なんでもシステム管理者(日本酒大好き!)

システム管理者兼何でも屋をやってます!日本酒にはこだわりを持ってます。多趣味ですが、その時間がなかなか取れないという悩みが・・・

少量自慢???

先日とある番組で、現在大ブレークしている蔵が取り上げられました。(ここまで書けば分かる人にはすぐにピンとくるでしょうが、あえて蔵の名前も番組名もは書きません)その蔵の酒を大量に取り扱っている酒販店の社長さんが番組の中で言われたことが妙に引っかかりました。

一言一句は不正確かと思いますが次のような内容でした。

「この蔵は従来の蔵とやり方がちがう。今まで他の所は『少量自慢』をしてきたが、ここは設備を整え質、量ともに備え、数年後には質も量も日本一になるだろう。」

私が引っかかったのは『少量自慢』という言葉です。どことは断定できませんが、意図的に生産量を少量にして「少量」であることを付加価値にしている商品も具体的には知りませんが(たぶん?)あるでしょう。

しかし、そのような蔵はごく一部であると私は考えていますし、またそう信じたいと思います。

私のつたない経験の中の蔵との交流から『少量自慢』をしているのではなく、蔵の規模が小さいので「少量」にならざるを得ない、というのが現実ではないかと思います。ここ十数年、蔵元さんや杜氏さんが代替わりされて、それまで桶売りを主体としていた蔵がおどろくような旨い酒を醸す、といううれしい『異変』を何件も見ています。なぜ、そのような現象が起きたかというと、代替わりされた若い世代の造り手が、一昔前の世代と価値観が変わり、自分の手でいいものを造りたい、職人として納得ができるものを造りたいという熱意を持ったことがあるかと思います。その思いは分野は違えどエンジニアという一職人である自分には分かるつもりです。そしてもう一つの理由として環境の問題があるかと私は考えています。

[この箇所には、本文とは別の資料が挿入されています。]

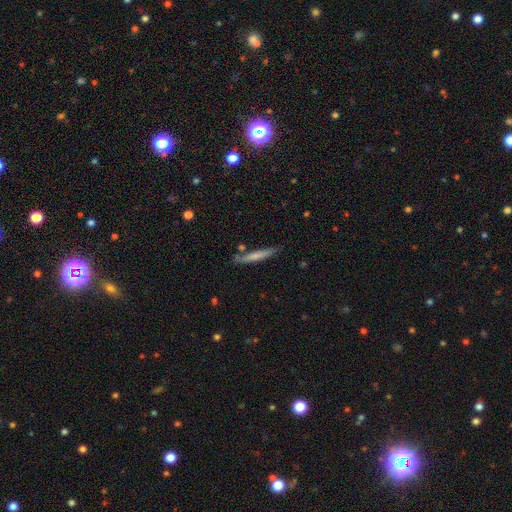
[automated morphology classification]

酒蔵に限らず、大きな会社、大きな組織では変革は難しいものです。新しい事をしようとすると、何人のお偉いさんのハンコをもらわなければならないか、どれだけの凝り固まった偏見を打ち崩す必要があるか・・・。

ただ、新しい事をやる時に小さな組織であれば極端な話、自分一人がやる気があれば『変革』は可能なんさと思います。

だから、小さい蔵で、やる気を出された方がいれば、旨い酒を醸すことができるのは当たり前なんだと私は思います。ただ、小さい蔵なので生産量は自ずから少量になる。だから『少量自慢』なのではなく、小さい蔵で蔵でコツコツ真面目に造っている、それだけなんです。じゃあ、設備投資して、蔵を大きくすればいい、そういう考えもあるでしょう。それを否定をするつもりはありません。そういう方法もあるでしょう。でもそれは経営的にリスクを背負うことでもありますし、また設備投資をしても、そのクオリティを保ったまま、増産できるかどうかは怪しいものだと思います。単純な工業製品であれば、(ものにもよりますが)工場を大きくすれば、増産できるでしょう。

しかし、日本酒はそういう工業製品ではありません。
もちろん、その辺りをふまえて、機械化できる部分をうまく生かし、クオリティを持ちつつ比較的、求めやすい価格で吟醸クラスを提供している蔵を知らないわけではありません。

でも、私はやっぱり小さい蔵が好きなんです。小さい蔵の例として名前をあげると失礼かも知れませんが、私の大好きな「房島屋」を醸す所酒蔵もそんな蔵です。何よりも蔵元の顔が見える(テレビではなく)し、以前お話しさせていただいた時に、ブレークして東京に出荷が偏り地元で入手難になるようなことはありませんか?と尋ねたことがありました。今思うとぶしつけで失礼な質問ですが、即座に「地元をないがしろにすることはありません!」と答えてくださり、うれしく思いました。また、先日の蔵開きの際にも生産量は増やされてるのですか?とお尋ねしたら、「微増ですね」とのこと。恐らく年々私のような「房島屋」ファンは増えているかと思います。だからと言って、むやみに生産量を増やさない、こういった蔵は信頼できます。売れるからと言ってむやみに増産すると、普通品質は落ちます。ある酒屋さんでも、そういった話を聞きました。

と言う訳で、私は小さいながらも旨い酒を醸してくれている蔵を応援したいと思います。全国的にみれば蔵の数は減ってきているのはゆるぎない事実かと思いますが、それでも旨い酒を醸す蔵は着実に増えてきている!と信じています。今まで出会えたお酒もこれから出会うお酒も楽しみです。全国の蔵元、杜氏さん、旨い酒をよろしくお願いします。